Online poker, as a P2P game, is essentially dependent on liquidity in a way that online sports betting and casino aren’t. In poker, inter-country cross-pollination creates bigger tournament prize pools and more options for players, which in turn increases the number of participants overall.

France realized its mistake quickly, leading ARJEL to discussions regarding pooling liquidity with other EU member states from as early as 2012.

After several failed attempts to convince parliament that open borders would be a good thing for online play, ARJEL eventually forced through an amendment to the country’s gambling laws that enabled the sharing of player pools.

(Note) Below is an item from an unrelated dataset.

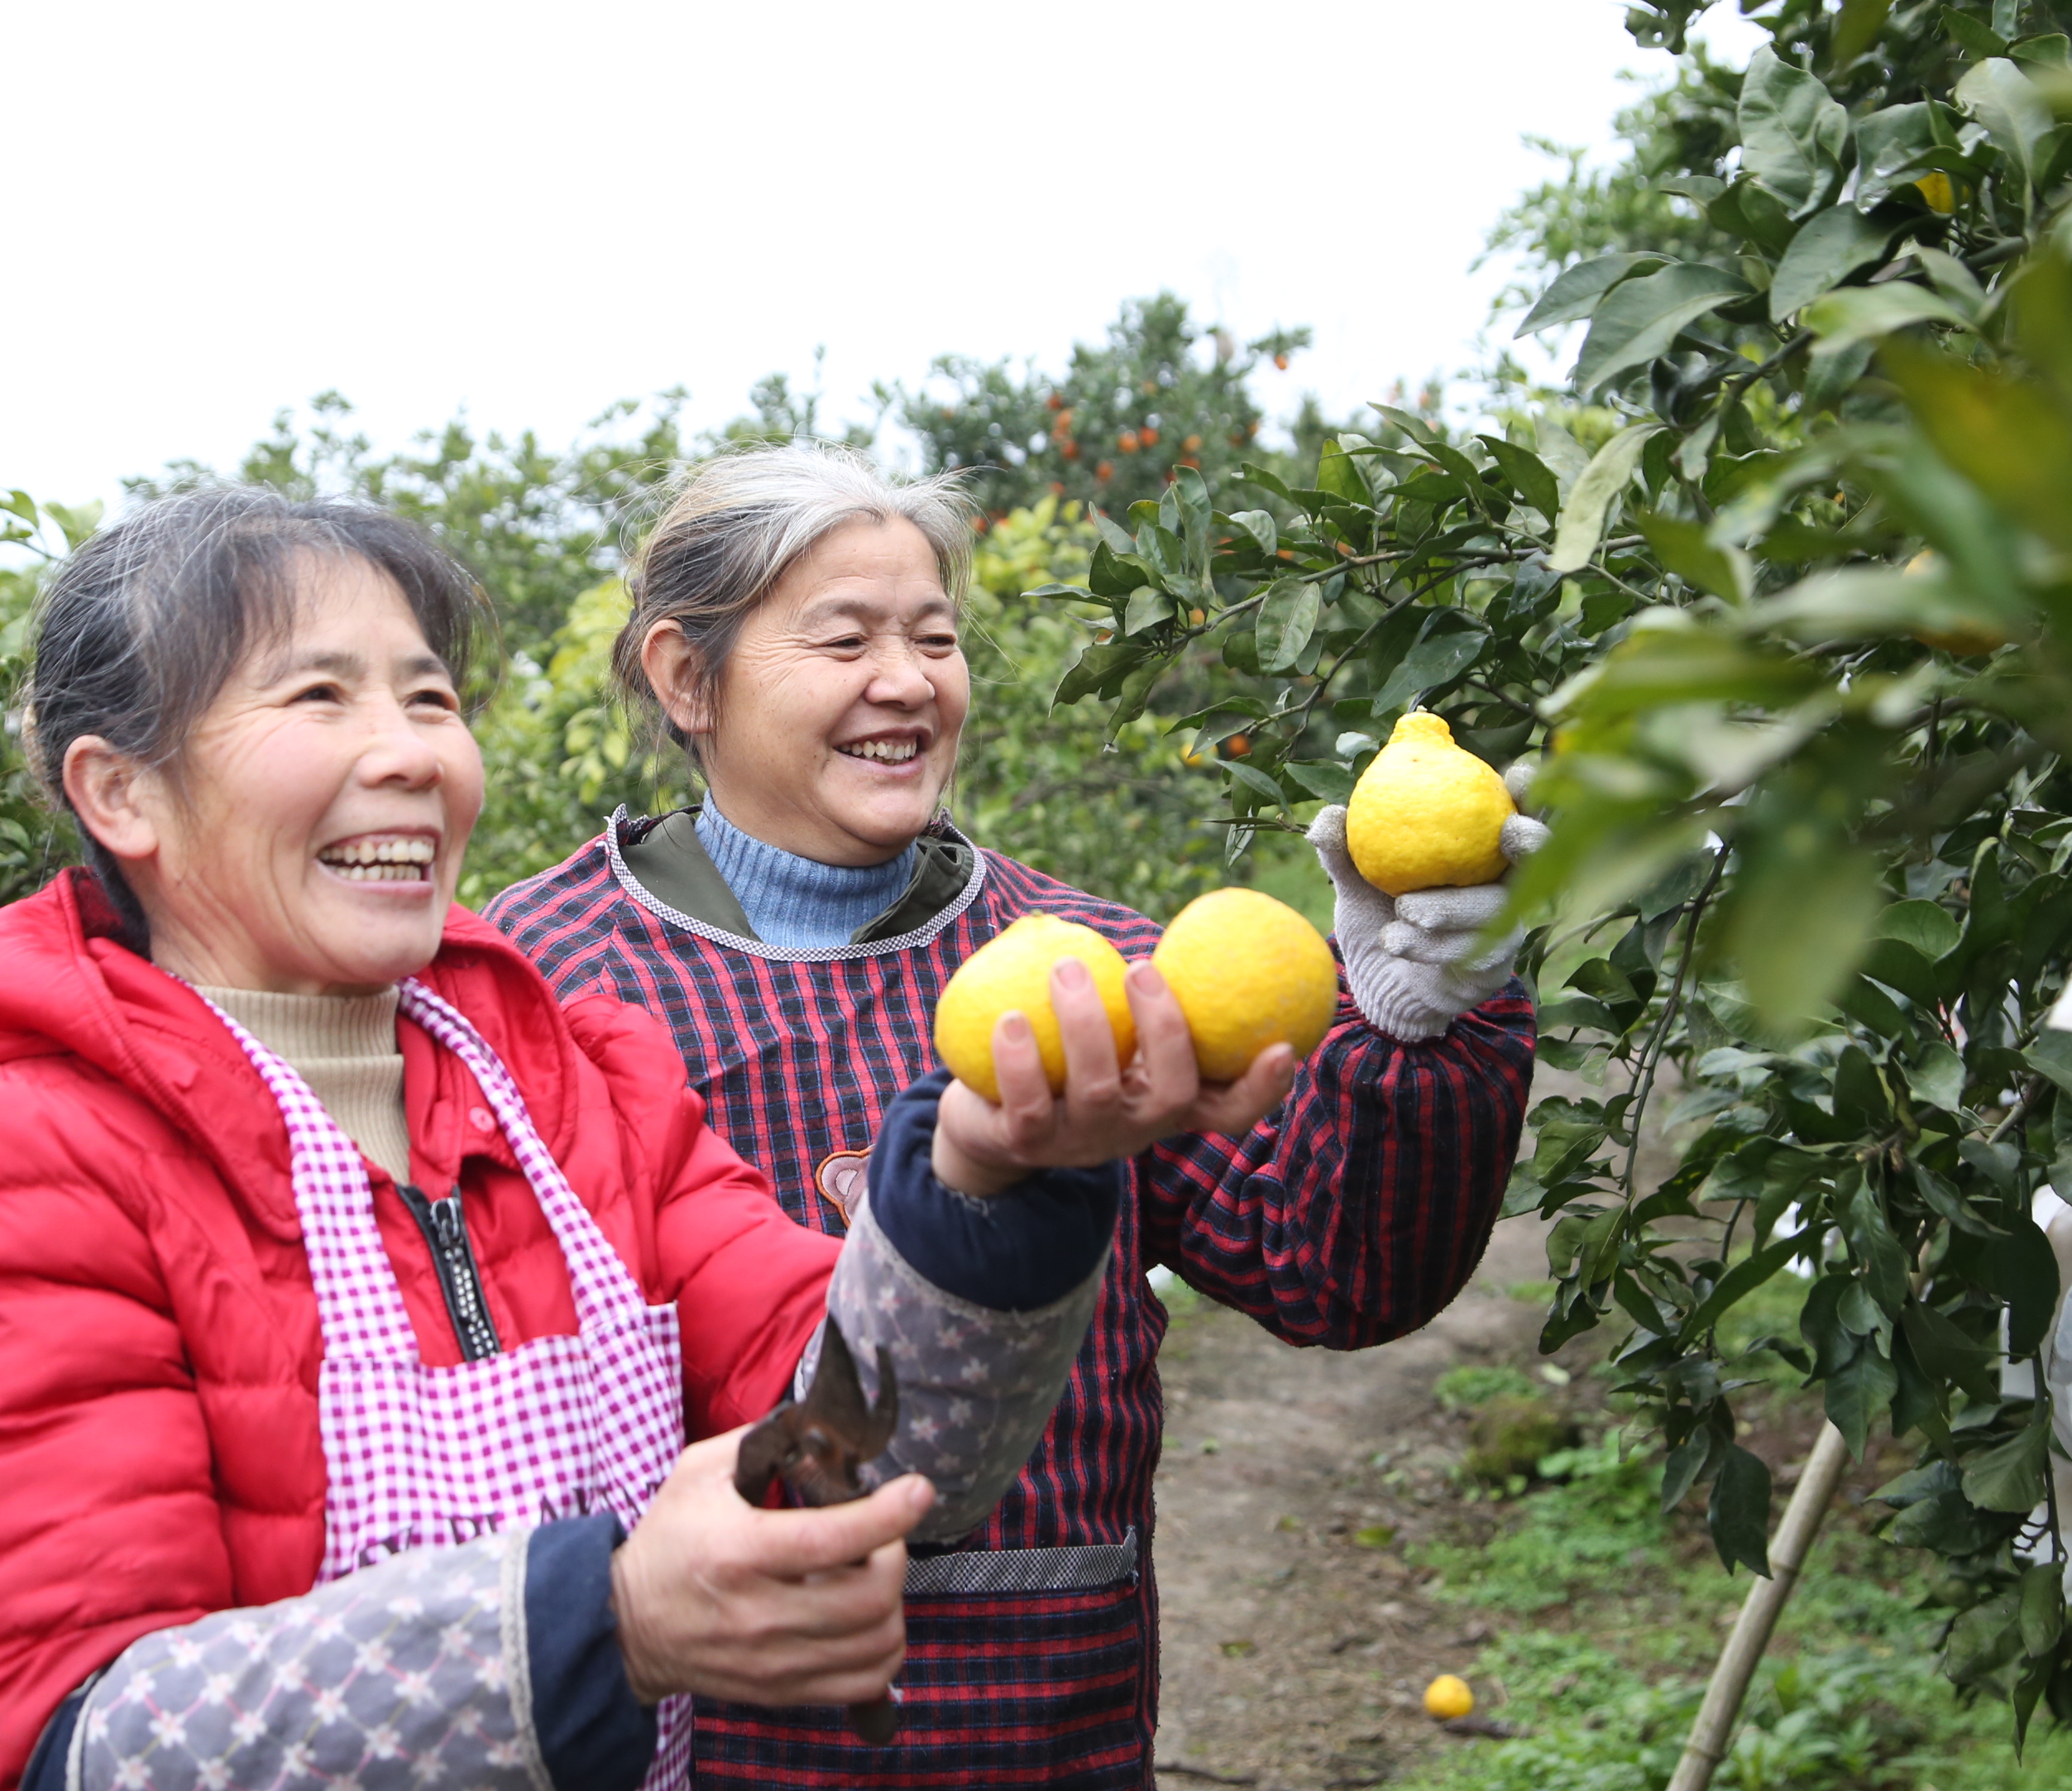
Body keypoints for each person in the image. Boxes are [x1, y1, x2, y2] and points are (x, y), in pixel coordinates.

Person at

Portugal also recently overhauled its gambling laws to create a new licensing jurisdiction, and learned from the mistakes of France what not to do when it came to liquidity, if not on the issue of tax rates.

No Quick Fix

The implementation of the proposed system is likely to take time, and there’s no guarantee that it will provide a complete answer to the EU’s poker problems. The downward trend in online poker is international and has also been experienced in jurisdictions that have access to global player pools, such as the UK. But ring-fenced markets still suffer the most.

The experiment will be watched closely by the US online gambling jurisdictions of Nevada, New Jersey, and Delaware, and by those states considering following their lead, such as Pennsylvania.

Pokerstars parent Amaya will be watching too, as it has the most to gain from the integration of four markets in which the company is already dominant. The fusion of these markets would create a new PokerStars network which would likely be the second largest in the world, after its other global .com network.